The regular Double.ToString(value) makes it into scientific form, 6.54987E5. Something I dont want.
Other formatting functions Ive found checks the current locale and adds appropriate thousand separators and such. Since its an ID, I cant accept any formatting at all.
How to do it?
[Edit] To clarify: Im working on a special database that treats all numeric columns as doubles. Double is the only (numeric) type I can retrieve from the database.
Use a fixed NumberFormat (specifically a DecimalFormat):
double value = getValue();
String str = new DecimalFormat("#").format(value);
alternatively simply cast to int (or long if the range of values it too big):
String str = String.valueOf((long) value);
But then again: why do you have an integer value (i.e. a "whole" number) in a double variable in the first place?
Use Long:
long id = 654987;
String str = Long.toString(id);
If it's an integer id in the database, use an Integer instead. Then it will format as an integer.
How about String.valueOf((long)value);
What about:
Long.toString(value)
or
new String(value)
Also you can use
double value = getValue();
NumberFormat f = NumberFormat.getInstance();
f.setGroupingUsed(false);
String strVal = f.format(value);
If what you are storing is an ID (i.e. something used only to identify another entity, whose actual numeric value has no significance) then you shouldn't be using Double to store it. Precision will almost certainly screw you.

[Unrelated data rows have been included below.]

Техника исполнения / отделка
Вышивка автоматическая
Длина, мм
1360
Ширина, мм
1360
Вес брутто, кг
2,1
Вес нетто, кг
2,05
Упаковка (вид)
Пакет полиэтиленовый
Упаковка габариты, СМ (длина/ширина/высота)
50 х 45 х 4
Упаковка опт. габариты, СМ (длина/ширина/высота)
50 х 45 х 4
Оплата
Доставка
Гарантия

If your database doesn't allow integer values then you should stored IDs as strings. If necessary make the string the string representation of the integer you want to use. With appropriate use of leading zeros you can make the alphabetic order of the string the same as the numeric order of the ints.
That should get you round the issue.
What about Long.toString((long)value) ?
double d = 56789;
String s = d+"";